Tapi, apa yang membuat Ozora lebih dari sekadar film bagus adalah relevansinya. Dua tahun pasca-kasus asli, di mana Mario Dandy Satrio divonis 12 tahun penjara dan ayahnya Rafael Alun Trisambodo terjerat korupsi, film ini jadi pengingat bahwa perundungan bukan isu masa lalu.

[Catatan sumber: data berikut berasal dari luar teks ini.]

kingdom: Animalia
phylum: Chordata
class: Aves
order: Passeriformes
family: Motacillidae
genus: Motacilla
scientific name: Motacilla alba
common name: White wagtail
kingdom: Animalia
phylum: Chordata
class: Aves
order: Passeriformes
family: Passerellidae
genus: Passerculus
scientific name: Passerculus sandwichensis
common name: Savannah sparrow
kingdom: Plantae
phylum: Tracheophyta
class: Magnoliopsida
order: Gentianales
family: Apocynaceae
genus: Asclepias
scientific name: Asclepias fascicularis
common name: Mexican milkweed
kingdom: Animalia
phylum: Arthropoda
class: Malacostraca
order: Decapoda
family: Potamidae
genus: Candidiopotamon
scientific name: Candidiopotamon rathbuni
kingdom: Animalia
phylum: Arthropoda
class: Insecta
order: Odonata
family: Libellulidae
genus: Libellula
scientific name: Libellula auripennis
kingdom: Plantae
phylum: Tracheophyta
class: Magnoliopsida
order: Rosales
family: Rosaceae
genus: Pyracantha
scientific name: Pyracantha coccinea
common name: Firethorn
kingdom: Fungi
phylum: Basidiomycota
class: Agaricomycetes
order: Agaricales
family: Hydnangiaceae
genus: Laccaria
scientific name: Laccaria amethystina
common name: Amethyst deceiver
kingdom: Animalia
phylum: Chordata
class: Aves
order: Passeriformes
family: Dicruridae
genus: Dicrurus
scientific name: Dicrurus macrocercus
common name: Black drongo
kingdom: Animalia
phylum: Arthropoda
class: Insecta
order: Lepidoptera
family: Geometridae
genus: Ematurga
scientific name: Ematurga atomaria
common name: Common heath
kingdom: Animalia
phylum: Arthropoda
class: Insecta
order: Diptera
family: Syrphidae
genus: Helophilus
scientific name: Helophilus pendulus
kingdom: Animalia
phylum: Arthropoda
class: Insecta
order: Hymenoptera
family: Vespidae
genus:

Ini mengkritik bagaimana "penguasa" Jaksel—atau siapa pun dengan koneksi—bisa memanipulasi hukum, tapi juga merayakan kekuatan rakyat: viralitas media sosial sebagai alat perlawanan.

Ini bukan propaganda; seperti kata Anggy Umbara, "Kita ceritakan apa adanya sebagai refleksi dan pembelajaran." Di era di mana kasus serupa masih muncul, Ozora mengajak kita bertanya: Sudahkah sistem berubah? Atau kita masih butuh doa dan aksi kolektif untuk keadilan?

Sayangnya, film ini tak luput dari kontroversi. Beberapa pihak menilai terlalu eksplisit dalam menggambarkan kekerasan, yang bisa traumatis bagi penonton sensitif.

Selain itu, adaptasi fiksi dari kisah nyata berisiko menyederhanakan kompleksitas hukum asli, meski tim produksi berkonsultasi langsung dengan keluarga Ozora. Tapi justru itulah kekuatannya: film ini tak netral, ia provokatif, mendorong diskusi di luar bioskop.

Secara keseluruhan, Ozora: Penganiayaan Brutal Penguasa Jaksel adalah masterpiece sinema Indonesia 2025. Dengan rating 8.5/10, ini layak ditonton bukan hanya untuk hiburan, tapi untuk kesadaran.

Di tengah hiruk-pikuk akhir tahun, luangkan waktu mulai 4 Desember 2025 untuk datang ke bioskop—baik XXI, CGV, atau Cinepolis—dan rasakan getarannya.

Ini film yang akan dikenang, bukan karena kontroversinya, tapi karena berani bilang: Keadilan bukan hak istimewa, tapi hak semua orang. Perjuangan Jonathan adalah perjuangan kita semua. Jangan lewatkan; ini bukan akhir, tapi panggilan untuk berubah.